== Provided text

Managing the digital product lifecycle: more speed, less chaos
- Blog
- Customer needs
- IT Services
- Service management
- ITIL
April 30, 2020 |
4 min read
- Blog
- Customer needs
- IT Services
- Service management
- ITIL
There is now a huge demand for digital IT products and the services they support.
This is no surprise, as cloud-based software as a service is easier to maintain, make changes to, upgrade or swap things in and out. Servers can be rolled up and rolled down, adding or reducing capacity as needed with less physical infrastructure than previously.
If one server fails, it is automatically switched to a back-up facility by the service provider. For consumers this is life changing, as services are there 24/7. That’s just as well, as people expect services to be there. This has become even clearer during the current global lockdown and increased demand for digital tools such as video conferencing.
As a result, IT today is compelled to be high-velocity IT. It is becoming a native way of working because there isn’t time to follow rigid processes; we need to be more agile. Digital is the best platform for the way we’re working now and so we’re becoming “digital high-velocity” companies.
At a time like now – when IT hasn’t got a choice but to become a high velocity operation – you find it’s a much better way of doing things. This culture change was happening already, but the current Covid-19 situation has accelerated it.
What do consumers expect from digital products/services?
When something goes wrong with digital services, consumers want help immediately.

====
== Information provided

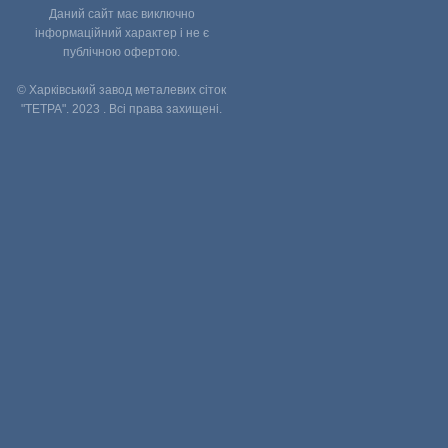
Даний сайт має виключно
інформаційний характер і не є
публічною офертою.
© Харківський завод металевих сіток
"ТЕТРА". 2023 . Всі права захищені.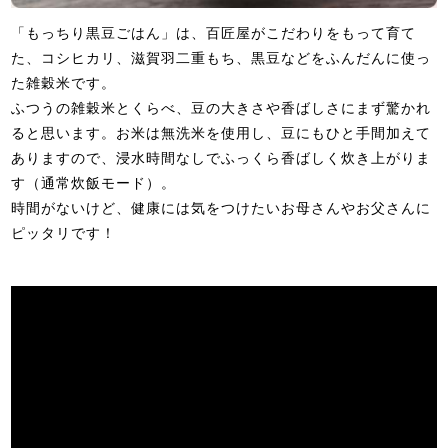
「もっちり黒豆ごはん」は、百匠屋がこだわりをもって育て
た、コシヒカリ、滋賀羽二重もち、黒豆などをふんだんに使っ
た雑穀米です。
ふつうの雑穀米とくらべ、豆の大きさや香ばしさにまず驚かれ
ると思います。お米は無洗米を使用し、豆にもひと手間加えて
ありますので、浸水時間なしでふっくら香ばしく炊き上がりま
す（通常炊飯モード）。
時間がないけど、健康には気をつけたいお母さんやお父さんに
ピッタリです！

====
== Information provided

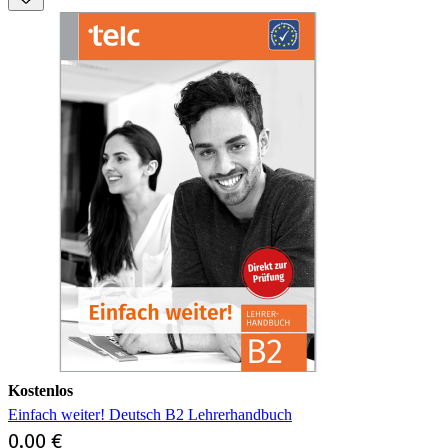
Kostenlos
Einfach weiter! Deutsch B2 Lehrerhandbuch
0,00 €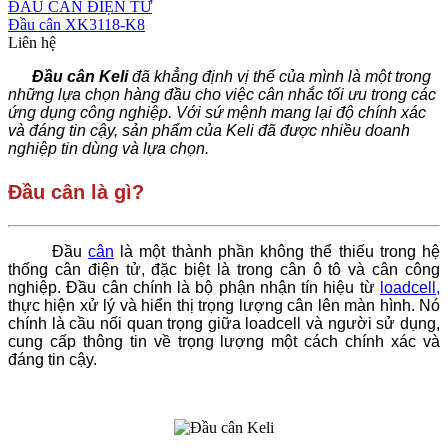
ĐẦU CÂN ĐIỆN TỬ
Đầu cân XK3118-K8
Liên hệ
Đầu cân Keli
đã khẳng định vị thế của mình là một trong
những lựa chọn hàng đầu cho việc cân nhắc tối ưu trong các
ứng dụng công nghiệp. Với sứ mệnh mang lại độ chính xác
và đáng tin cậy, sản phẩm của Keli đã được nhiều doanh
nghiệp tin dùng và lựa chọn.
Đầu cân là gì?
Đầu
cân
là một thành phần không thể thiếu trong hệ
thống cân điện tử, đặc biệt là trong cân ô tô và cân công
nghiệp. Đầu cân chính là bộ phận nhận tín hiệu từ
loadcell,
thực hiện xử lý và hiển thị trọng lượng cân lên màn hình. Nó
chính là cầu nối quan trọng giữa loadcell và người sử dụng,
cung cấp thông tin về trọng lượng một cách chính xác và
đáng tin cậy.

====

Tasks to perform -
a: In the blog post on managing the digital product lifecycle, what happens when one server fails?
b: Copy the part of the blog post starting with "As a result, IT" and going on through "has accelerated it.".
The records come from a source unrelated to the blog post.

Task-by-task answers -
a: It is automatically switched to a back-up facility by the service provider.

b:
As a result, IT today is compelled to be high-velocity IT. It is becoming a native way of working because there isn’t time to follow rigid processes; we need to be more agile. Digital is the best platform for the way we’re working now and so we’re becoming “digital high-velocity” companies.
At a time like now – when IT hasn’t got a choice but to become a high velocity operation – you find it’s a much better way of doing things. This culture change was happening already, but the current Covid-19 situation has accelerated it.